People seem oddly optimistic about all of this, but I wouldn’t be surprised if the solution they came up with still wouldn’t work in Linux. I don’t know how exactly they’d do it, but I can imagine some encryption key or hardware nonsense that Linux can’t replicate.
Either way, making all the software developers who insist on messing with the kernel on windows, stop, will be a good thing.
Yeah, “kernel level anticheat” has become a bit of buzzword in the competitive game scene and people just think it’s better without really understanding what that means. Microsoft could do one good thing here and begin blocking that shit.
look at the TF2 bot crisis, some people thought (btw I’m so glad I can say thought and not think) that making VAC kernal level would fix it when in reality like 2 employees could’ve fixed a ton of the botting issues
@savvywolf I imagine that they would instead force them to use a certain API that wouldn’t be so easy to replicate on Linux.
My solution to games not supporting Steam Deck/Linux is to simply not buy/play it. It’s not much but it’s honest work!

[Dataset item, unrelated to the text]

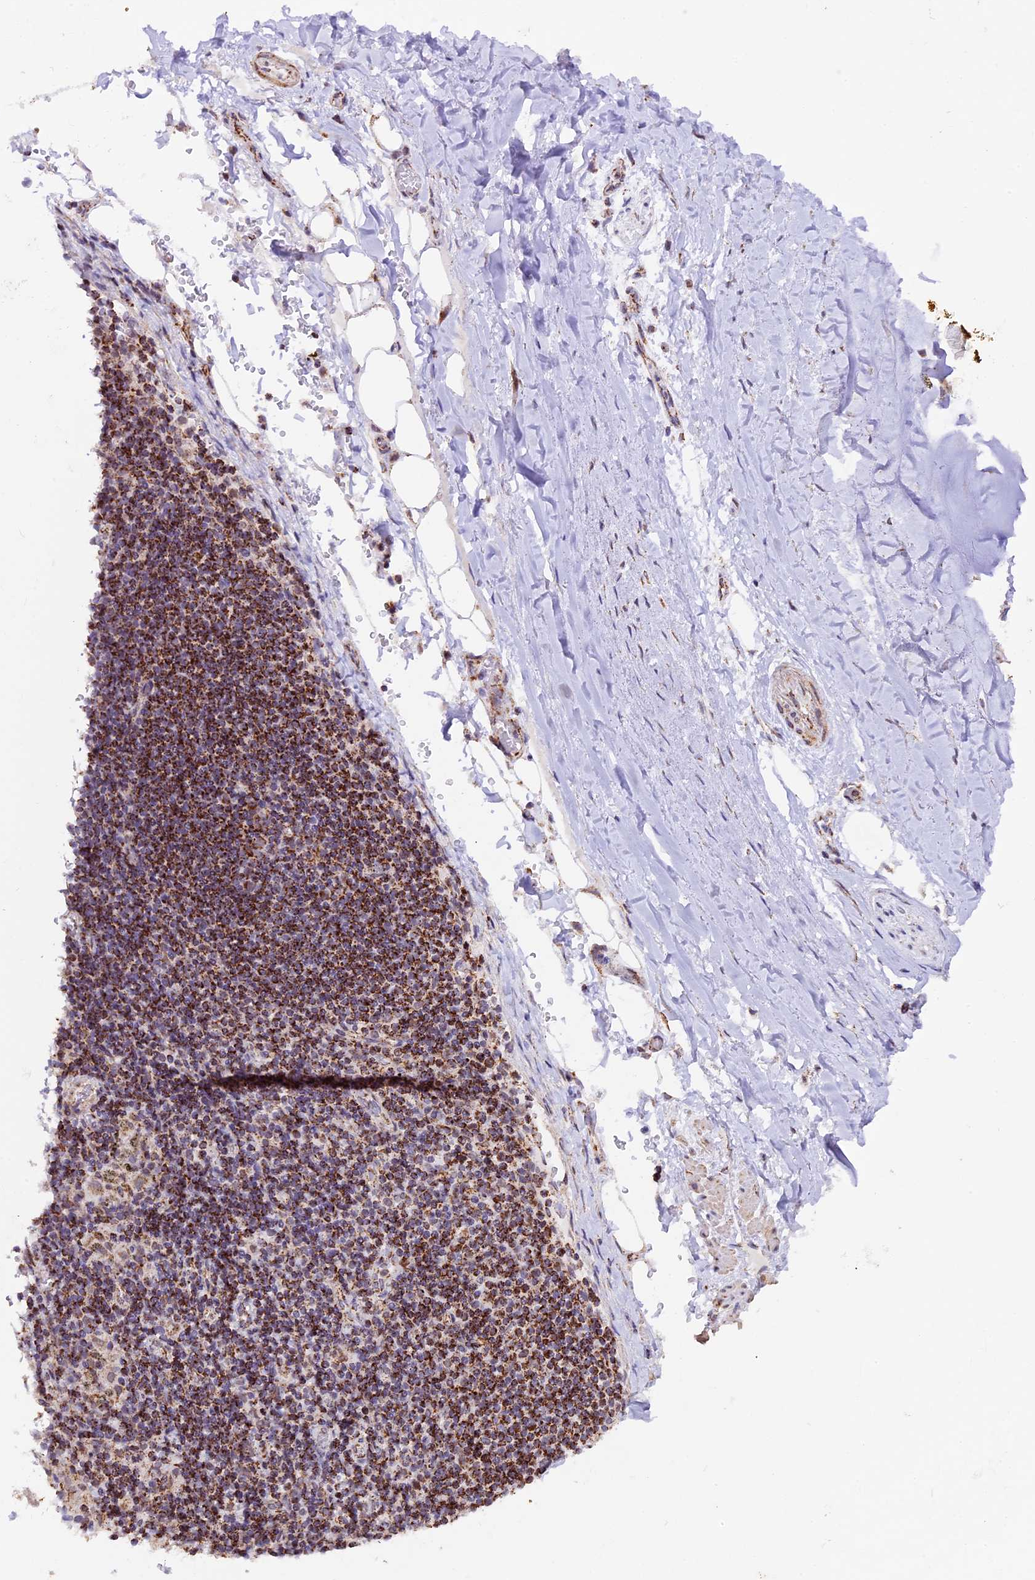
{"staining": {"intensity": "negative", "quantity": "none", "location": "none"}, "tissue": "adipose tissue", "cell_type": "Adipocytes", "image_type": "normal", "snomed": [{"axis": "morphology", "description": "Normal tissue, NOS"}, {"axis": "topography", "description": "Lymph node"}, {"axis": "topography", "description": "Cartilage tissue"}, {"axis": "topography", "description": "Bronchus"}], "caption": "Adipose tissue was stained to show a protein in brown. There is no significant positivity in adipocytes. The staining is performed using DAB brown chromogen with nuclei counter-stained in using hematoxylin.", "gene": "TFAM", "patient": {"sex": "male", "age": 63}}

Kernel level anti cheat is still bypassed so why do so many people just accept a literal ring-0 rootkit if it doesn’t even axcomplish its intended goal?
Sometimes kernel level anti-cheat is good for the consumer, actually.
I was about to relapse and install league of legends, but then vanguard for league was announced, which immediately cured me <3
Microsoft aren’t kicking people out of kernel space but expanding the capabilities in user space to minimize the reasons to need to run security components in kernel mode so they can develop and deploy solutions with minimal risk (no security vendor wants that risk when they’re running on business/enterprise machines like CrowdStrike).
Kicking everyone out of the kernel is a long journey and even Apple, who are much further along this path, still haven’t completely closed the door on kernel extensions. It’ll be several Windows versions yet before kernel drivers are no longer a thing.